RECORDS SHOWN ::
┄┄┄┄┄┄┄┄┄┄

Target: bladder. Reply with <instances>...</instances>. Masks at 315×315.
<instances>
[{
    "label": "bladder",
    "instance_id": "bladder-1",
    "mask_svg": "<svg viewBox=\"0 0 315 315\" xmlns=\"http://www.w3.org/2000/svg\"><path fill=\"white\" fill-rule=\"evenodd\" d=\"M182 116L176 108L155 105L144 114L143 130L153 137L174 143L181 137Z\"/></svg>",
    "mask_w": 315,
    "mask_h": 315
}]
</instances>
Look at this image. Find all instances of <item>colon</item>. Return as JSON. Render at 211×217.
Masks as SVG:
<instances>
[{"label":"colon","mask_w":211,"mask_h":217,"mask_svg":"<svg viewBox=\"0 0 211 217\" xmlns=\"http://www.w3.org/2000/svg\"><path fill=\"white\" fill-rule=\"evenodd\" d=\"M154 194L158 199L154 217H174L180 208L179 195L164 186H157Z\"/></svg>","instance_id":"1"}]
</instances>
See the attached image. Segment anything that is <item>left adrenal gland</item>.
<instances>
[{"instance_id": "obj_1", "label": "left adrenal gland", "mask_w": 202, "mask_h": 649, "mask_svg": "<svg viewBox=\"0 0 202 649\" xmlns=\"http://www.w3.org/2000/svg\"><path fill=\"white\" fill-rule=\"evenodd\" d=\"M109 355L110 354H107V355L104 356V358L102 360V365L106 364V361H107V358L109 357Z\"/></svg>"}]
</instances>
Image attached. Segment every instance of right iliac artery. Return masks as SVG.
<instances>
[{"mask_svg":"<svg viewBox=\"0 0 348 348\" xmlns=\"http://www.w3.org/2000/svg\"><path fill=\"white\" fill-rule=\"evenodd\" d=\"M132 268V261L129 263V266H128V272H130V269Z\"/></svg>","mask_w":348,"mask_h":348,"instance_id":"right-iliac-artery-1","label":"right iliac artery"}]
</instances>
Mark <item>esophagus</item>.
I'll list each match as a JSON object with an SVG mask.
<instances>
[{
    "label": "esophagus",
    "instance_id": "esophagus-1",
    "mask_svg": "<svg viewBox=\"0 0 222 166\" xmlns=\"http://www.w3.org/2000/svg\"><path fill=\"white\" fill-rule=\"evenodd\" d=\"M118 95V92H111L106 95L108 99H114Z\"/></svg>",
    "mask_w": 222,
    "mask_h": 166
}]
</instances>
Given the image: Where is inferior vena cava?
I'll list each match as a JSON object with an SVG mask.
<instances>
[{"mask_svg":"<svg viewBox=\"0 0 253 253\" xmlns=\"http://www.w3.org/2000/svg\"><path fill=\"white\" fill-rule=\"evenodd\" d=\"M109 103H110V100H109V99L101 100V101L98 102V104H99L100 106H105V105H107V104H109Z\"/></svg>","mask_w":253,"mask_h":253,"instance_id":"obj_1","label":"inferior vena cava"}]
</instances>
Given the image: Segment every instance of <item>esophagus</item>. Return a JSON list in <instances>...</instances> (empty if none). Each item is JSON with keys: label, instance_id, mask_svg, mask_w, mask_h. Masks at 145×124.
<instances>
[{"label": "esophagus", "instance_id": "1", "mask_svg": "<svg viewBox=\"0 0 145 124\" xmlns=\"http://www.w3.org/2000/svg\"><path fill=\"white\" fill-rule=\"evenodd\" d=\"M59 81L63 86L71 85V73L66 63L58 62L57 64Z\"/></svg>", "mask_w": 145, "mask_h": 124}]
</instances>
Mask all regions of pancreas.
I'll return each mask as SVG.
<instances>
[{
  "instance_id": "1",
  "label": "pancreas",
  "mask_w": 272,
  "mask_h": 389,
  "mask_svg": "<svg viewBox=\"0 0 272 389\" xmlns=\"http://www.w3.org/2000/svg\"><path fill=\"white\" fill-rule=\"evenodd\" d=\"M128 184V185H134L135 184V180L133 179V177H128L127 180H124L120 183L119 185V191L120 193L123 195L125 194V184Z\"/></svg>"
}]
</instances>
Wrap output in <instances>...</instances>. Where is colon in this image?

┄┄┄┄┄┄┄┄┄┄

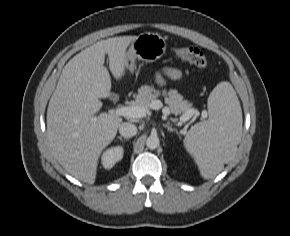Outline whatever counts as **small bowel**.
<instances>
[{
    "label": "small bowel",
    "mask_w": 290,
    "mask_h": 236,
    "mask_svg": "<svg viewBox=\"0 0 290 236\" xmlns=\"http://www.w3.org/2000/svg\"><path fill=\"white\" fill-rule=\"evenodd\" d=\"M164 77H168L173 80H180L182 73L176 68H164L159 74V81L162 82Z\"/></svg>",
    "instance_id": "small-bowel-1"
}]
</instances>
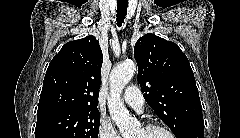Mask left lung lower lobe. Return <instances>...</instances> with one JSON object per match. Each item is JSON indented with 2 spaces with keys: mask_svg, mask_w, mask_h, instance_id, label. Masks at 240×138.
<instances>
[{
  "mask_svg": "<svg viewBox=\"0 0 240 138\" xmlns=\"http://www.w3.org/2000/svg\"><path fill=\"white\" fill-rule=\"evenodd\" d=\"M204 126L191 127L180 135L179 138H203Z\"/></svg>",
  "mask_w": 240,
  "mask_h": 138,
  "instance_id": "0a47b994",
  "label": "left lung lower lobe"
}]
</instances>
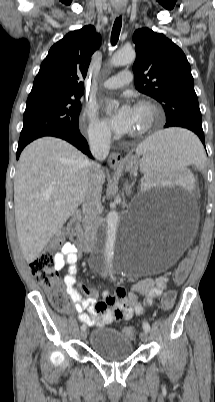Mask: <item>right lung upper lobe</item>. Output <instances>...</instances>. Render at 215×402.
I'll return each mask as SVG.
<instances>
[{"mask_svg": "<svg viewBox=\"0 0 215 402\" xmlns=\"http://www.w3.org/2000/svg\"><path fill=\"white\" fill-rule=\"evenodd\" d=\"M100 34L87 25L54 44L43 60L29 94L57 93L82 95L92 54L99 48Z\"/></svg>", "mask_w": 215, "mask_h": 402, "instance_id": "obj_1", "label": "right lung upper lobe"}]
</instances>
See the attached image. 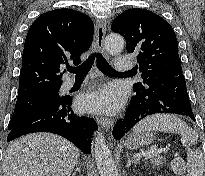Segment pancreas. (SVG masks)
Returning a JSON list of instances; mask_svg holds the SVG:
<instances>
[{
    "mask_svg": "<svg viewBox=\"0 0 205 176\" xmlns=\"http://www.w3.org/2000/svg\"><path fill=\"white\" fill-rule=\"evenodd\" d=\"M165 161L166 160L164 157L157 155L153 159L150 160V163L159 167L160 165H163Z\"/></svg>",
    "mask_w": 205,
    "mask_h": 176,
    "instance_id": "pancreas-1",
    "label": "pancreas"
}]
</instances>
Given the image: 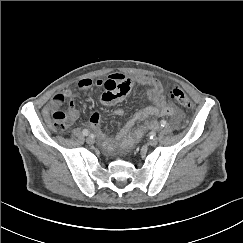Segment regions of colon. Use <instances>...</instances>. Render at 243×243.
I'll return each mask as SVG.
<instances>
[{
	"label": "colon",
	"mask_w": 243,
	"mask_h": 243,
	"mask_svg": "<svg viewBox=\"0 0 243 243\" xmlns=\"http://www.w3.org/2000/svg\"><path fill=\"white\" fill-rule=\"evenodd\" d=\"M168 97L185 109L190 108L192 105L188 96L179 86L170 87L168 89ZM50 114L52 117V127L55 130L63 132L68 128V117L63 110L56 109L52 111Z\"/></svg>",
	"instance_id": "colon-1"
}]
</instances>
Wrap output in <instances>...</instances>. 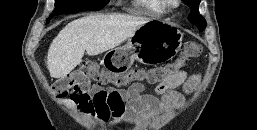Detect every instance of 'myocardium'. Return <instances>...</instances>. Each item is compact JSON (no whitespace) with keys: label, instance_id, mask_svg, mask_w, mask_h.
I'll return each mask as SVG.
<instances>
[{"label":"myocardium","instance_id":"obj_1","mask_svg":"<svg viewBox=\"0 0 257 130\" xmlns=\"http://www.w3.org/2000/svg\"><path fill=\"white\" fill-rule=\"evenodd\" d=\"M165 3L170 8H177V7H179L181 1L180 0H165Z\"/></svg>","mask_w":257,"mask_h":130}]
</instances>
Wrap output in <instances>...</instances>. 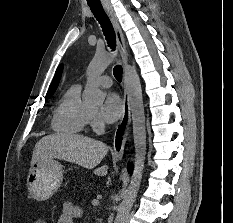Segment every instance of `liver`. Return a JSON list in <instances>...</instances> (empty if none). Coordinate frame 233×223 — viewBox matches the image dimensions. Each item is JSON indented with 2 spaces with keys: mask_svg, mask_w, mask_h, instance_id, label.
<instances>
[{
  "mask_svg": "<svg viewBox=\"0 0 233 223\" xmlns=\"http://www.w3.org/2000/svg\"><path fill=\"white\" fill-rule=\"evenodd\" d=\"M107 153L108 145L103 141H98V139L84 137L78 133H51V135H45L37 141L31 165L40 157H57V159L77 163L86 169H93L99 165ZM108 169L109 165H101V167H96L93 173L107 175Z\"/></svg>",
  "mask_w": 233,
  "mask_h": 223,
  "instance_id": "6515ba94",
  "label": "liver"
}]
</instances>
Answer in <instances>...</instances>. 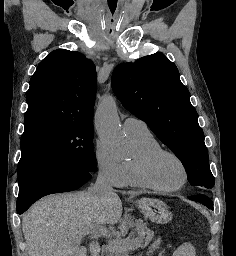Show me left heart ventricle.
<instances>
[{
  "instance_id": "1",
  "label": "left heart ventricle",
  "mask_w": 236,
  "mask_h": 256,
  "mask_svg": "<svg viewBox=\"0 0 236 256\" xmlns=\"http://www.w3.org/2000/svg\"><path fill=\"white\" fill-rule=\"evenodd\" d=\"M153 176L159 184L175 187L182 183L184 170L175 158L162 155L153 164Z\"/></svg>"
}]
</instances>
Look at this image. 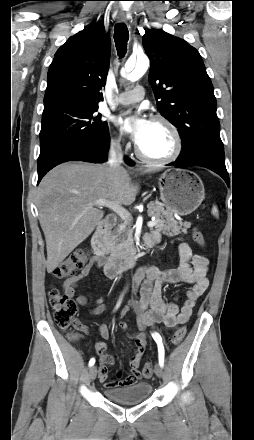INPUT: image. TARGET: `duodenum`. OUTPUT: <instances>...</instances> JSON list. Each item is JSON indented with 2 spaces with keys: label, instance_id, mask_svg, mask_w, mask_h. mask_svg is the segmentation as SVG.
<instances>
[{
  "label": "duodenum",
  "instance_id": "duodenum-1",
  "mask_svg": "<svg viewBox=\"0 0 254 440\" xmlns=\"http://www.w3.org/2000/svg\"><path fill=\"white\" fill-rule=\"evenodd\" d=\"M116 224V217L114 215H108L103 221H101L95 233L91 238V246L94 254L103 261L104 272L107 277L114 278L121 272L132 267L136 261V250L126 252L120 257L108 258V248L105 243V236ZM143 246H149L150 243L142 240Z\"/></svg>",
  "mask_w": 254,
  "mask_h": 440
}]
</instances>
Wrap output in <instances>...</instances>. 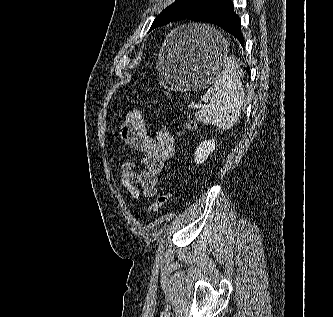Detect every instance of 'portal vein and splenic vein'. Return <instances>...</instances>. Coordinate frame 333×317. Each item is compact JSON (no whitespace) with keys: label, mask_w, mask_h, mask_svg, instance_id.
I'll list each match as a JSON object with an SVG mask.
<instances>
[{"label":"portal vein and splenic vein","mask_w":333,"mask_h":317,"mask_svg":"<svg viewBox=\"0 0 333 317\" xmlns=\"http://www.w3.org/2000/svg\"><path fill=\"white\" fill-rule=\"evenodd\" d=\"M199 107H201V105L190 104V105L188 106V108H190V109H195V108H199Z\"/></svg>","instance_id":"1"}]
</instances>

┄┄┄┄┄┄┄┄┄┄

TASK PROMPT :: Filter the data above and copy out each line that contains the string "vena".

RESPONSE TO THIS EXERCISE ::
Given the image: Where is inferior vena cava?
[{"mask_svg":"<svg viewBox=\"0 0 253 253\" xmlns=\"http://www.w3.org/2000/svg\"><path fill=\"white\" fill-rule=\"evenodd\" d=\"M109 103H110V100H109V99L101 100V101L98 102V104H99L100 106H105V105H107V104H109Z\"/></svg>","mask_w":253,"mask_h":253,"instance_id":"obj_1","label":"inferior vena cava"}]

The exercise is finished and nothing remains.